User experience is equally important, he notes. The system tracks not just factuality, integrity, safety, and readability of all triage interactions, but also the amount of empathy the agent displays as it interacts with an owner.
Gray says:
It’s all about clinical accuracy; we avoid that temptation by an LLM just to give the user what they need now. Plus, we always have 60 vets online and whenever advice cannot be given or it is not grounded in truth, we bring them straight in.
We think that provides a level of assurance when you’re interacting with the AI, as you know there’s a team of trained professionals there to handle cases that the AI falls short on, or our RAG data set doesn’t have any prior cases of.
I can also say we haven’t launched a single model or provided a clinical outcome without running it in what we call ‘ghost mode’ to monitor it in a real-world environment with all the medical sign-off.
Next steps
Building on this success, Gray wants to develop more agents to complement the triage application.

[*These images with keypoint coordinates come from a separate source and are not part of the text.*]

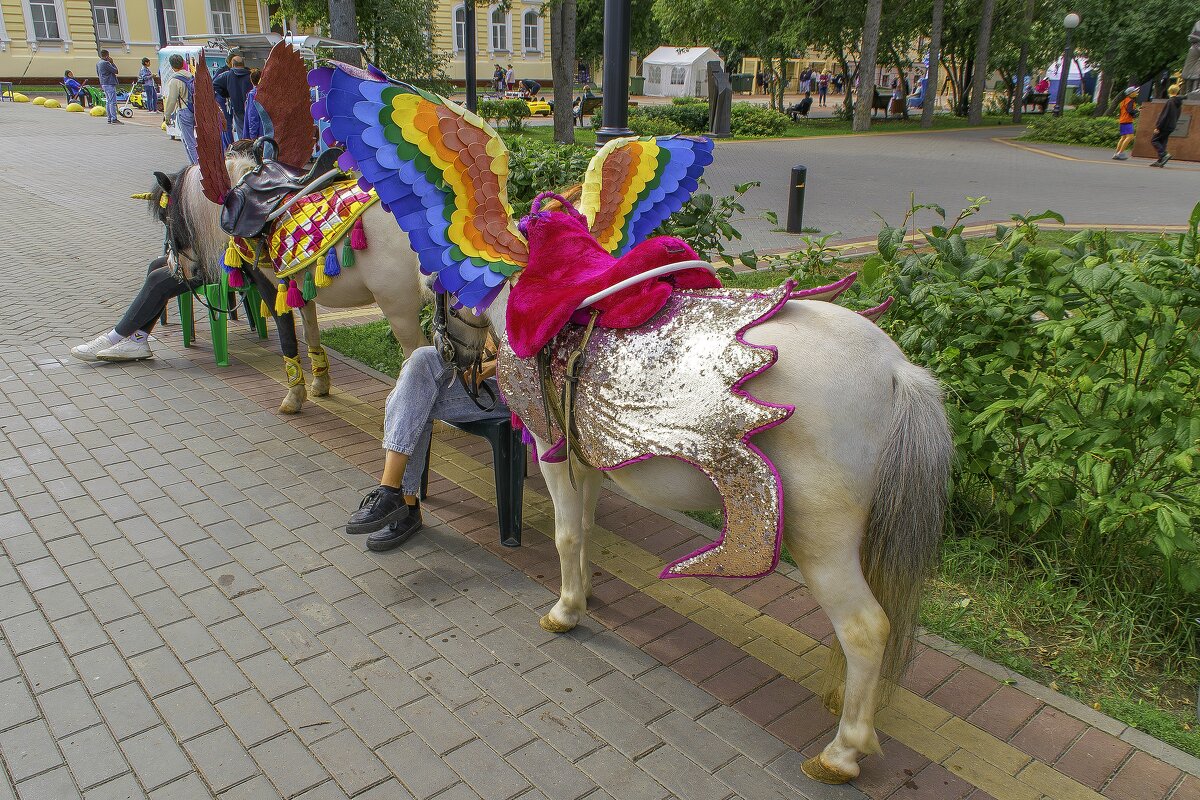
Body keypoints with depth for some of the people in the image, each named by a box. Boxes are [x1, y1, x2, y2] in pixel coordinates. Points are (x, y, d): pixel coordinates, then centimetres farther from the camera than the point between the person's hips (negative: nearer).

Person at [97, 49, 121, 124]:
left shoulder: (98, 63, 14)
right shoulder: (106, 63, -15)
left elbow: (98, 74, 21)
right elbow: (115, 71, -12)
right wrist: (112, 62, -3)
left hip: (104, 84, 10)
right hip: (110, 84, -9)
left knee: (108, 101, 11)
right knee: (113, 102, -10)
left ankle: (109, 119, 10)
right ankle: (114, 119, -14)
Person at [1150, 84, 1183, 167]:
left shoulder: (1170, 101, -13)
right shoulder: (1179, 103, 13)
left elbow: (1164, 115, -17)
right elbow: (1177, 117, 18)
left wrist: (1158, 127, -16)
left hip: (1165, 126, -8)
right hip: (1171, 127, 8)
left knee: (1154, 141, -4)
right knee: (1162, 142, 11)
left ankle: (1164, 155, -20)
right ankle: (1160, 161, 8)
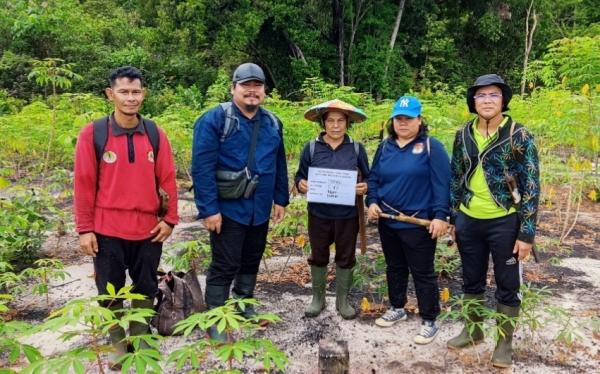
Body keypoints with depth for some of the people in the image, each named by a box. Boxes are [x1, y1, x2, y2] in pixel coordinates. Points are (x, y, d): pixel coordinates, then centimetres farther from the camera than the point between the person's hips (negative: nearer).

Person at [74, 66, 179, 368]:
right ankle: (117, 343, 31)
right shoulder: (92, 134, -6)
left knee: (146, 288, 14)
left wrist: (169, 219, 0)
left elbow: (167, 179, 3)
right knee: (110, 291, 11)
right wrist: (85, 229, -5)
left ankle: (140, 337, 34)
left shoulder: (155, 134, 0)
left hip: (148, 229, 2)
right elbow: (84, 184, -5)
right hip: (107, 230, -2)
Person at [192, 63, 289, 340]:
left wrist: (281, 199, 11)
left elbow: (279, 164, 15)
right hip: (228, 209, -6)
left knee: (251, 261, 19)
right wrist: (209, 209, -20)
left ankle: (244, 306, 38)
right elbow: (201, 167, -16)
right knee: (225, 266, 1)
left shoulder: (272, 123, 7)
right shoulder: (214, 120, -12)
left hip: (260, 210, 6)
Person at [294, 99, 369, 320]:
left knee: (346, 258, 12)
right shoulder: (311, 148, -3)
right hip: (319, 214, 0)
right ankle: (318, 298, 33)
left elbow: (368, 178, 5)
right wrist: (301, 185, -19)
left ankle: (342, 300, 30)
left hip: (347, 215, 0)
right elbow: (300, 176, 3)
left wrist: (365, 188, -17)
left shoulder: (357, 149, -2)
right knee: (318, 257, 14)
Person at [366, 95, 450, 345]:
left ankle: (429, 322, 17)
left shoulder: (431, 147, -9)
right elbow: (374, 178, 13)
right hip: (388, 221, 6)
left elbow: (442, 184, -12)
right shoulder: (385, 147, 8)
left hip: (419, 223, -6)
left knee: (422, 272, 3)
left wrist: (440, 215, -18)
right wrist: (372, 201, -3)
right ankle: (397, 308, 38)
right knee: (394, 267, 19)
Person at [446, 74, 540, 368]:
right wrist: (453, 219, 10)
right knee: (472, 280, 17)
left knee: (507, 285, 9)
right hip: (469, 221, 4)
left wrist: (527, 233, -13)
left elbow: (531, 186, -10)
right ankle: (473, 330, 36)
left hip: (504, 222, -4)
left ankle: (505, 341, 27)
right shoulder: (463, 135, 3)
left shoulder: (519, 136, -10)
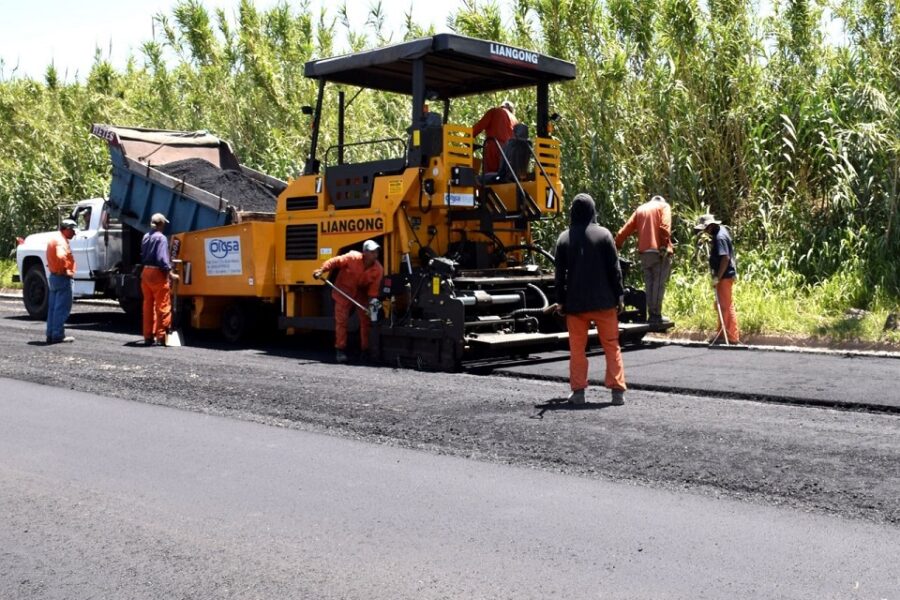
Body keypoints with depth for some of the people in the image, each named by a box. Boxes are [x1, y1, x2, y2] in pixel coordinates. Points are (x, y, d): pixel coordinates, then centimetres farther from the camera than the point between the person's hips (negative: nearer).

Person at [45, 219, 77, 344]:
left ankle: (51, 334, 16)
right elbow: (61, 257, -34)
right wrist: (66, 271, -23)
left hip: (54, 276, 10)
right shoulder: (61, 241, -16)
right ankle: (58, 335, -5)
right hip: (62, 277, -10)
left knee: (53, 307, 12)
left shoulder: (54, 239, 17)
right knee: (62, 308, -6)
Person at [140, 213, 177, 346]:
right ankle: (161, 337, -2)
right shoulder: (161, 238, -13)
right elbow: (162, 259, -20)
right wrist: (170, 274, -15)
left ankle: (148, 336, 17)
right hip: (157, 273, -8)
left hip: (145, 272, 8)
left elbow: (143, 256, 15)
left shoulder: (146, 237, 11)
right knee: (162, 306, -1)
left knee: (148, 305, 12)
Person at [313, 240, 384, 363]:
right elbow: (335, 261, -17)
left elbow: (374, 288, -16)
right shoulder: (353, 257, -24)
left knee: (366, 321, 1)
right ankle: (340, 350, 4)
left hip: (361, 294, 3)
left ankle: (365, 350, 12)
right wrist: (322, 270, -24)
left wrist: (373, 299, -30)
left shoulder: (378, 269, -16)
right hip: (344, 291, -3)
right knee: (341, 320, -3)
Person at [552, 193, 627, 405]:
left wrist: (560, 300, 10)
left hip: (575, 302, 1)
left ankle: (578, 391, 5)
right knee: (611, 345, 7)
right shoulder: (603, 234, -4)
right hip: (603, 301, -1)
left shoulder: (564, 238, 0)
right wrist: (619, 296, 4)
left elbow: (560, 273, 3)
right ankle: (618, 390, 5)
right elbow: (614, 268, -3)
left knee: (577, 348, 8)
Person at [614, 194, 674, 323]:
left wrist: (617, 246, 19)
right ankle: (656, 314, -8)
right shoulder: (664, 206, 10)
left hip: (644, 252, 4)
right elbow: (665, 227, -11)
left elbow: (624, 231, 14)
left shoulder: (640, 209, 22)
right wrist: (665, 245, -16)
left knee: (649, 284, 10)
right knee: (659, 284, -4)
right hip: (660, 251, -4)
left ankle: (651, 314, 8)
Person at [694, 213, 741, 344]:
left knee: (726, 306, -5)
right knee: (720, 305, 18)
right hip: (723, 275, 10)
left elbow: (725, 258, -25)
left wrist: (717, 277, -23)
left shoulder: (720, 237, -19)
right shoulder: (720, 231, 11)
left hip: (725, 276, -10)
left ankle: (733, 337, 1)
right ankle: (722, 333, 28)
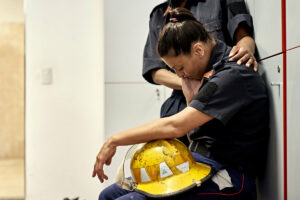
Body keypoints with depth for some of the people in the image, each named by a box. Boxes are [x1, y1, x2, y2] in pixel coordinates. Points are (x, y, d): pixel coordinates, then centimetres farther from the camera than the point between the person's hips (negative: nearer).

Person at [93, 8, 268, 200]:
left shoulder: (232, 75, -17)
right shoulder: (214, 69, 13)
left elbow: (175, 126, -23)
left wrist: (114, 140, -16)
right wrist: (191, 96, 2)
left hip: (227, 180, -9)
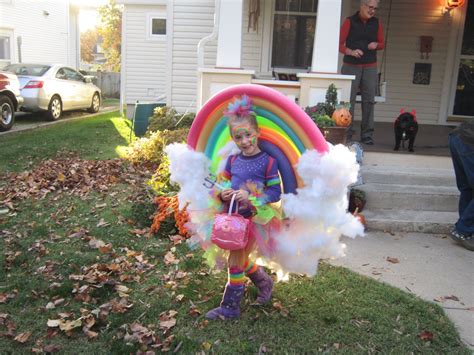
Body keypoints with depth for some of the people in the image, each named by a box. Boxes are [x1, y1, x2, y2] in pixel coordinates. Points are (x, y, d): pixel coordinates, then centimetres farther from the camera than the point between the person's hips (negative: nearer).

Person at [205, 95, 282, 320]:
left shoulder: (267, 161, -12)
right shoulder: (232, 161, 3)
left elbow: (275, 192, -13)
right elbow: (222, 183, 12)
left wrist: (250, 198, -25)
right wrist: (223, 194, -11)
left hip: (254, 218, -6)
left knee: (235, 262, -1)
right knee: (241, 259, 20)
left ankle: (230, 307, 14)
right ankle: (264, 282, 46)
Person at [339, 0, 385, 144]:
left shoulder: (376, 23, 10)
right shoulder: (350, 21, 0)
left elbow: (382, 44, 17)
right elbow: (339, 44, -3)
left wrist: (376, 45, -6)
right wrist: (351, 51, -20)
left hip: (370, 67, 3)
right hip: (351, 66, -3)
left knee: (369, 100, -2)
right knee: (349, 100, -7)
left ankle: (367, 134, 2)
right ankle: (346, 133, -1)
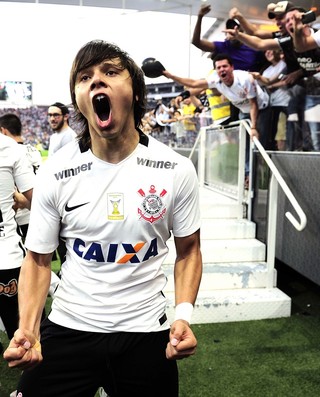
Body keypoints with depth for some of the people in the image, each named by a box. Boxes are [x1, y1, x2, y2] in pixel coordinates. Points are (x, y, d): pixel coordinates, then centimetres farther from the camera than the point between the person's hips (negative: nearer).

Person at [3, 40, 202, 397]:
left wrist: (184, 315, -13)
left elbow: (188, 250, 1)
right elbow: (38, 258, -1)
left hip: (145, 331, 0)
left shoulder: (176, 170, -10)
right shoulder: (54, 173, -9)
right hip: (68, 328, 1)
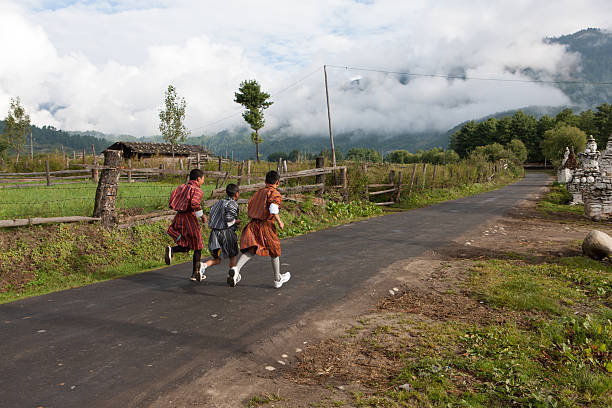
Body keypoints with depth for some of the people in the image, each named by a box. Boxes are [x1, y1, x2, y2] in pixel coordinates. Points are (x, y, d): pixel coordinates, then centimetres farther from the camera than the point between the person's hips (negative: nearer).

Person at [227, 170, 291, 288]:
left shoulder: (258, 192, 16)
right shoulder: (275, 194, -5)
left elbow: (250, 205, 17)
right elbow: (273, 210, -21)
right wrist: (280, 222, -11)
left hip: (253, 224, 5)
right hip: (266, 226, -5)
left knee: (251, 250, -4)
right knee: (275, 252, 14)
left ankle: (236, 269, -33)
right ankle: (277, 279, 28)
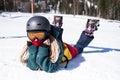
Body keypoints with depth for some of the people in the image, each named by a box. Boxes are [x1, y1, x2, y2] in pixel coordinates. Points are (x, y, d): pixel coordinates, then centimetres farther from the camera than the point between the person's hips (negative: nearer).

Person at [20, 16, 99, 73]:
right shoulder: (31, 45, -33)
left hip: (67, 50, -4)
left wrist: (41, 54, -59)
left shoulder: (54, 44, -48)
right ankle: (59, 31, 53)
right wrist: (33, 53, -50)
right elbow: (32, 66, -35)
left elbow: (50, 68, -47)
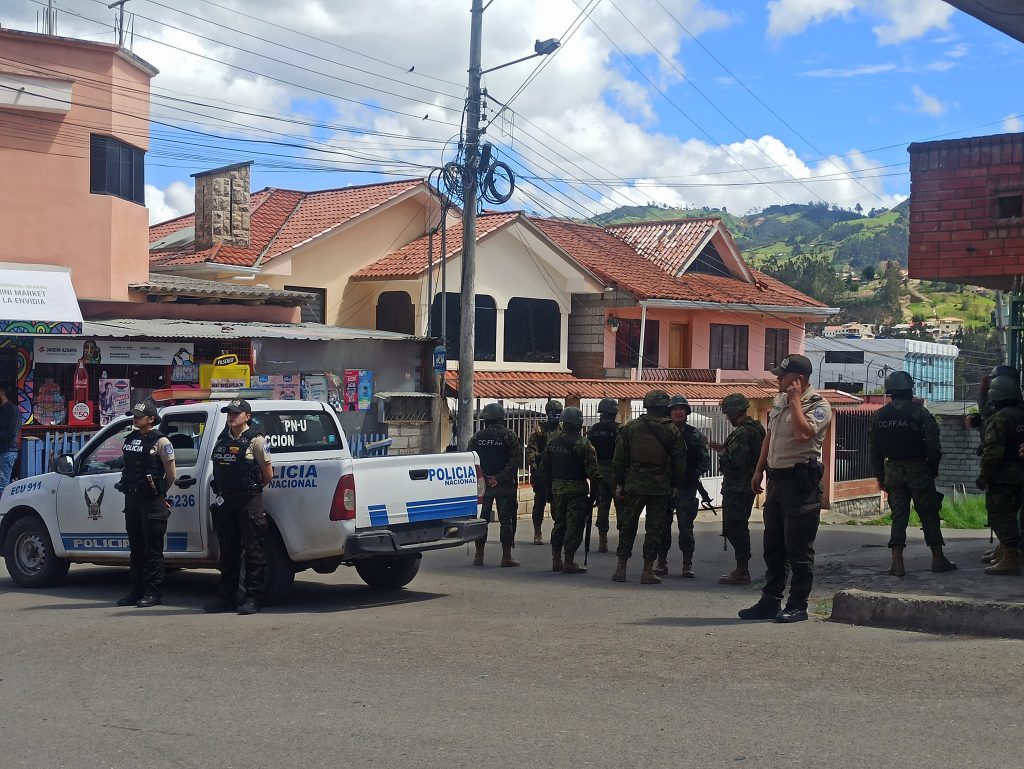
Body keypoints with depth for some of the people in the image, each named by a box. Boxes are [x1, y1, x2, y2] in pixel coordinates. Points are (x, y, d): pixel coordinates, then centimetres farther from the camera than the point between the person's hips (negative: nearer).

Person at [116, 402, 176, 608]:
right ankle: (136, 591, 17)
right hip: (132, 499, 7)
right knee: (135, 547, 11)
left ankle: (153, 593, -1)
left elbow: (171, 474, -5)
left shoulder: (160, 441, -8)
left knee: (152, 549, -3)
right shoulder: (130, 439, 13)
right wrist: (124, 484, 16)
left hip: (152, 501, -7)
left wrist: (159, 491, 4)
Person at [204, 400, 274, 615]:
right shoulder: (222, 439, 12)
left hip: (249, 501, -7)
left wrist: (251, 489, 7)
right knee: (227, 551, 11)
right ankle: (227, 598, 17)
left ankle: (252, 599, 0)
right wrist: (224, 491, 13)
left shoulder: (255, 439, -6)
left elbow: (268, 474, -3)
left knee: (253, 551, -3)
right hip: (226, 502, 7)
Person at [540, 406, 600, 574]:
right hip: (577, 489, -6)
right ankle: (569, 562, 0)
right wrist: (594, 493, -8)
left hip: (557, 488, 6)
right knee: (574, 525, 0)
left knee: (559, 523, 17)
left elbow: (544, 467, 11)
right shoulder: (582, 444, -14)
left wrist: (550, 488, 19)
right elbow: (593, 472, -16)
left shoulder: (552, 441, 5)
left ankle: (556, 560, 21)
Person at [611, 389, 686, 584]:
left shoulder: (631, 427, 1)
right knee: (654, 528, 4)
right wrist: (675, 485, 11)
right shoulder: (673, 431, -1)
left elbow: (619, 459, 3)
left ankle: (621, 568, 12)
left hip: (634, 485, 1)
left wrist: (620, 483, 11)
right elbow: (679, 464, 0)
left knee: (628, 525, 11)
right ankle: (648, 571, 3)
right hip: (661, 487, -1)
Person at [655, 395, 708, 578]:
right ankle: (662, 562, 12)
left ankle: (687, 564, 4)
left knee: (686, 527, -2)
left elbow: (705, 461, 5)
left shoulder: (696, 435, 6)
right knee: (663, 525, 4)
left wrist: (693, 476, -7)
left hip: (686, 488, -1)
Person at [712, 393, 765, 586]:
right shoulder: (755, 429, 15)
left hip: (737, 488, -11)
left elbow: (734, 461, -24)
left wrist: (722, 453, -6)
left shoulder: (743, 433, -18)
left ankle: (741, 572, -5)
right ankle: (742, 570, 21)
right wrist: (724, 449, 16)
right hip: (747, 487, 11)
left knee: (735, 529, -7)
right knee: (738, 529, 16)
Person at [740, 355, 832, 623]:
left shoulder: (818, 405, -10)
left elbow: (803, 433, -28)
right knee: (773, 546, 12)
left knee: (798, 547, -4)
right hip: (777, 478, 8)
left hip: (801, 480, -8)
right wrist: (759, 470, 21)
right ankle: (770, 601, 20)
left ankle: (798, 605, 3)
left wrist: (795, 400, -17)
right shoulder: (779, 400, 14)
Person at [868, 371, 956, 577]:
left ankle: (897, 563, 0)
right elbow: (933, 446, -11)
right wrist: (934, 470, 3)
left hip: (892, 472, 4)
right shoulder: (919, 412, -10)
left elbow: (873, 451, 8)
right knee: (929, 515, 7)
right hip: (917, 470, -4)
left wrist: (880, 477, 15)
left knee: (898, 516, 6)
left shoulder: (879, 416, 4)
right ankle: (938, 559, 13)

This work is starting with use of the Google Agent Development Kit to build clinical specialist systems for conditions like gastroenteritis. These would provide not just guidance on whether to take a pet to the vet, but could offer actual, accurate medical advice.
More video analysis capabilities are planned so owners can share images of conditions like a cat’s skin problem and identify its type and severity.
Work has also started on allowing Joii to remember a pet’s entire care journey so it can offer continuous, personalized support—again, using GCP technology (in this case, the Vertex AI Agent Engine Memory Bank).